- [What this task involves] Scan the material below for the string "sulla", and copy every line where it shows up.

- [Provided entries]
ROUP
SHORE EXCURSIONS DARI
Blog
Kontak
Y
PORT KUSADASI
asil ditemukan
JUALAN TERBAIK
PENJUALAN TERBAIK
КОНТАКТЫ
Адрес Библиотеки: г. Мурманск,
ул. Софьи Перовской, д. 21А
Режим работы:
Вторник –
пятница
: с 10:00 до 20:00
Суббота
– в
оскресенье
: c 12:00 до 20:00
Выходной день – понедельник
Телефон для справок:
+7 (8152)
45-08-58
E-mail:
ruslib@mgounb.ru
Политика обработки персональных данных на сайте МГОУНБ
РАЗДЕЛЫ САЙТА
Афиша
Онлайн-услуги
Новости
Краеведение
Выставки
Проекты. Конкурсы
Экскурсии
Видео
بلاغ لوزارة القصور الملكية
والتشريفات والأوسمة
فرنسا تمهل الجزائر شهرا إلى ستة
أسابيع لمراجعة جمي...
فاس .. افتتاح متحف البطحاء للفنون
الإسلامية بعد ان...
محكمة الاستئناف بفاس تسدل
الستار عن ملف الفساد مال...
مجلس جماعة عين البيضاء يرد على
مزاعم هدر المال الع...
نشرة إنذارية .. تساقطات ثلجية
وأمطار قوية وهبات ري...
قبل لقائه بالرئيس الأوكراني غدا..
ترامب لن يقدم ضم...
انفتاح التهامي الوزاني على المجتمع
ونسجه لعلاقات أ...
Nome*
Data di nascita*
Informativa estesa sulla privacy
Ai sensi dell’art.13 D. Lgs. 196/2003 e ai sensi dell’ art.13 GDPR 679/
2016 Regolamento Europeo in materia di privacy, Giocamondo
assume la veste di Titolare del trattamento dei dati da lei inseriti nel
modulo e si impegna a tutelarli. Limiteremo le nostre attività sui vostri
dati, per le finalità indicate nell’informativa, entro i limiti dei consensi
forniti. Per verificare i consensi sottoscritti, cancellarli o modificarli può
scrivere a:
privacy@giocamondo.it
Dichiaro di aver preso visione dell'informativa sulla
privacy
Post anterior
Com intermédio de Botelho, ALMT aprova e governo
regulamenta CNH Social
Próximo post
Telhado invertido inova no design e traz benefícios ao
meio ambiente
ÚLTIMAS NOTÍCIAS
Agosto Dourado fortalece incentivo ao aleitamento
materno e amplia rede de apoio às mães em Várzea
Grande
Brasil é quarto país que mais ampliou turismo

- [Result of this task]
Informativa estesa sulla privacy
Dichiaro di aver preso visione dell'informativa sulla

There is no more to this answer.